The Department of Veterans Affairs, which has its own mandate to vaccinate healthcare professionals with shorter deadlines to comply, has reported different vaccination rates at different times. VA Secretary Denis McDonough told reporters last week that the department is still compiling a complete and accurate picture of vaccination rates for the Veterans Health Administration, although the agency has started the disciplinary process for the 30% of employees who had not yet responded to the mandate. .
VHA has, however, seen vaccination rates increase among its employees since it first announced the tenure in July.
Comer and Hice said they were also concerned about the administration’s handling of medical and religious exceptions to the federal vaccine mandate.
The Biden administration did not detail exactly what types of medical or religious reasons might grant an employee an exception to the federal vaccine mandate, but it did provide advice to agencies on how they might manage the process. adaptation.
Notably, the administration said that agencies, when considering a request for a medical or religious exception, should think about the basis for an employee’s claim, their responsibilities at work, and the impact on them. its operations.
In their letter, Comer and Hice said that the administration “explicitly intended[s] to enforce the President’s vaccine mandates with the fewest possible exemptions. “
“The insistence of OPM, OMB and GSA on allowing extremely few exemptions is also troubling,” the members wrote. “For example, as represented to our staff, the Biden administration may intend to allow medical exemptions only for those who have previously been found allergic to available vaccines and those who benefit from yet other exemptions. to be specified by the Centers for Disease Control and Prevention. “
Neither the GSA nor the OMB responded to a request for comment on Comer and Hice’s letter. OPM declined to comment.

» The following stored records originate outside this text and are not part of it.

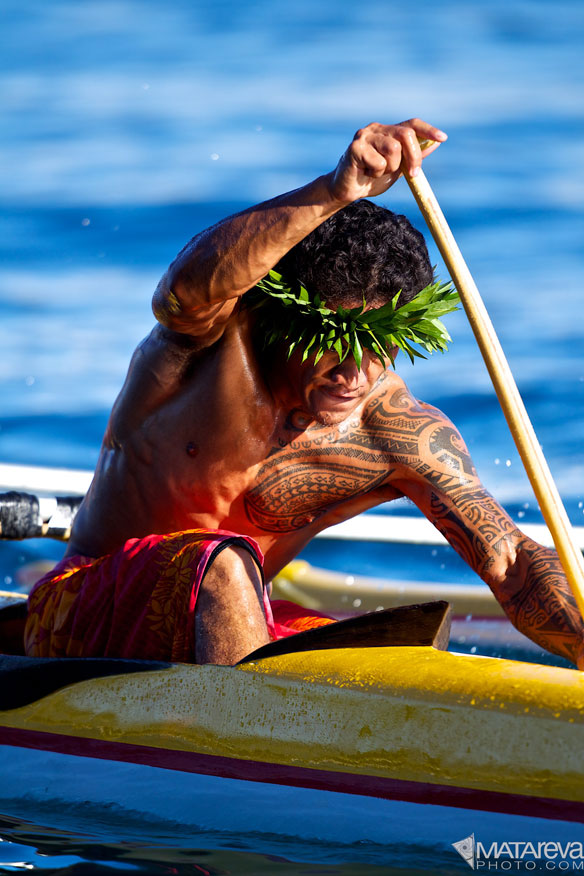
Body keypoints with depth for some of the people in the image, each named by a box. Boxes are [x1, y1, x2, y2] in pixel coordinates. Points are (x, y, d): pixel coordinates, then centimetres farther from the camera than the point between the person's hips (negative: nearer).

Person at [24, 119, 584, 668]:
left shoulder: (399, 434, -10)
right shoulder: (220, 333, -19)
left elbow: (513, 564, -15)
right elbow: (192, 282, -45)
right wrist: (335, 191, -58)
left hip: (220, 625, 4)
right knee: (224, 562, -35)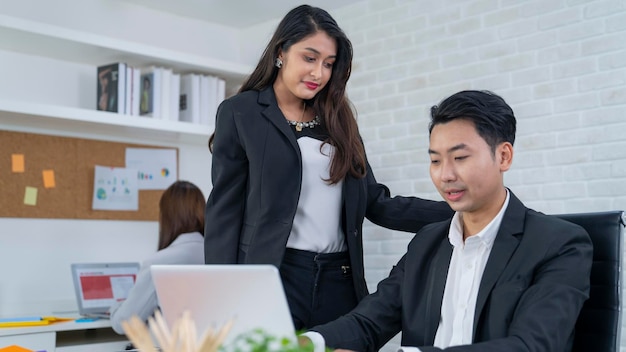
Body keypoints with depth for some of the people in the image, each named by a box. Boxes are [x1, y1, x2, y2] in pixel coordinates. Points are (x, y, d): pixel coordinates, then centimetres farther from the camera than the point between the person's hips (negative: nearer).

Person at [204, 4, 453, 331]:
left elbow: (376, 203, 12)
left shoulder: (338, 121, 14)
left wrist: (458, 212, 1)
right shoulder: (240, 112, 2)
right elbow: (224, 209, -2)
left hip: (339, 280, 4)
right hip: (271, 278, -4)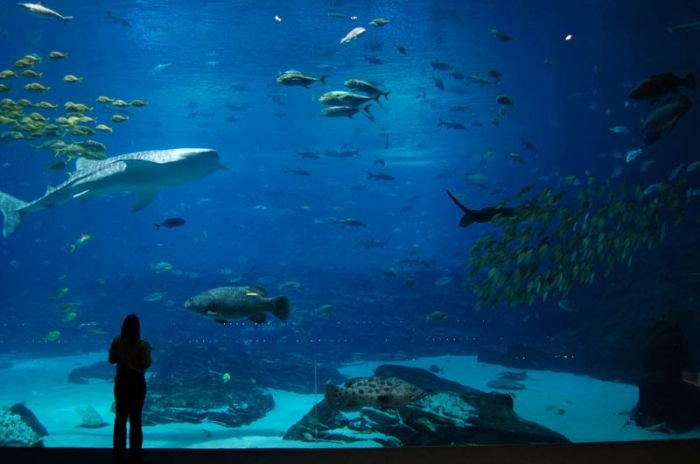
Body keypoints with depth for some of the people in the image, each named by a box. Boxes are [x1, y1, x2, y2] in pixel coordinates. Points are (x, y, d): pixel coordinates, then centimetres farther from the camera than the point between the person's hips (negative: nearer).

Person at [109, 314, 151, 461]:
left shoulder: (117, 342, -5)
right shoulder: (142, 344, -15)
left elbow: (112, 360, 5)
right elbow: (146, 363, -13)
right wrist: (147, 350, 2)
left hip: (121, 380, 3)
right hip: (137, 381, -3)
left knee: (120, 416, 12)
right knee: (135, 417, 6)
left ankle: (119, 451, 14)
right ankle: (135, 451, 9)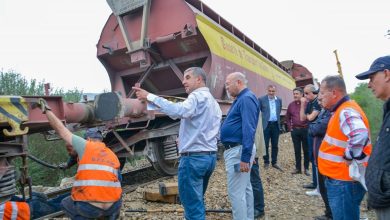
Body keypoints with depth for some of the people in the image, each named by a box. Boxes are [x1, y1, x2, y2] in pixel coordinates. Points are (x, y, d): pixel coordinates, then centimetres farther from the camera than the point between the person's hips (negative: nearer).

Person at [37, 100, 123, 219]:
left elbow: (61, 130, 9)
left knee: (65, 204, 29)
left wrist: (46, 110, 18)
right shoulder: (113, 156, 16)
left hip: (88, 208, -3)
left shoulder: (86, 146, 4)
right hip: (113, 206, 3)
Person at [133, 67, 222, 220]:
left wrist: (150, 97, -28)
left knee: (192, 205, 0)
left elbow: (178, 111, -31)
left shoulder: (197, 96, -11)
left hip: (194, 157, -10)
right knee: (197, 201, 21)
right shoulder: (213, 101, 19)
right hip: (210, 156, 10)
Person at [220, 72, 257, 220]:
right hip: (236, 149, 11)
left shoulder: (247, 98, -16)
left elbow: (248, 129, -25)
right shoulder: (241, 99, 16)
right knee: (245, 188, 19)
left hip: (239, 151, -11)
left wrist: (245, 157, -27)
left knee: (236, 192, -5)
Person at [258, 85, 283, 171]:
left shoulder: (279, 100, 9)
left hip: (276, 124, 4)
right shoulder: (261, 99, -4)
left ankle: (274, 162, 19)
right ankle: (266, 162, 15)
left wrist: (277, 119, 13)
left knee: (275, 145, 9)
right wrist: (263, 117, 2)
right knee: (265, 145, 3)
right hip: (266, 124, -4)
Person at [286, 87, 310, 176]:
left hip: (305, 130, -4)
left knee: (306, 150, 6)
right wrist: (289, 127, 10)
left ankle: (306, 168, 18)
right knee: (297, 150, 10)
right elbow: (287, 117, 16)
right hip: (295, 130, 4)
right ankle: (298, 168, 19)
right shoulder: (291, 105, 5)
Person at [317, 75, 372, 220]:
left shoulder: (346, 111, -22)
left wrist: (349, 158, -27)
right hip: (339, 178, 10)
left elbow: (360, 136, -39)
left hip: (345, 181, -10)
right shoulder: (340, 110, 11)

The two members also raised concerns about possible legal challenges to the vaccination mandate and questioned the administration’s position on employees who have already had COVID-19.
Citing the CDC’s recommendations, the administration said the federal vaccine mandate applies to everyone, including employees who have previously had a COVID-19 infection.
To help them better understand the administration’s thinking on medical or religious accommodations, Comer and Hice want the OPM, GSA and OMB to share all communications and documents on possible exemptions.
They also want the Biden administration to share the number of fully vaccinated and unvaccinated federal workers by November 10, two days after the deadline for employees to physically receive their vaccine doses.
And they’re looking for tracking data on employee layoffs or disciplinary actions related to the federal vaccine mandate, as well as any documents or communications from agencies discussing possible challenges to workforce attrition, plans for store employee information with third party vendors and testing options. for the workforce.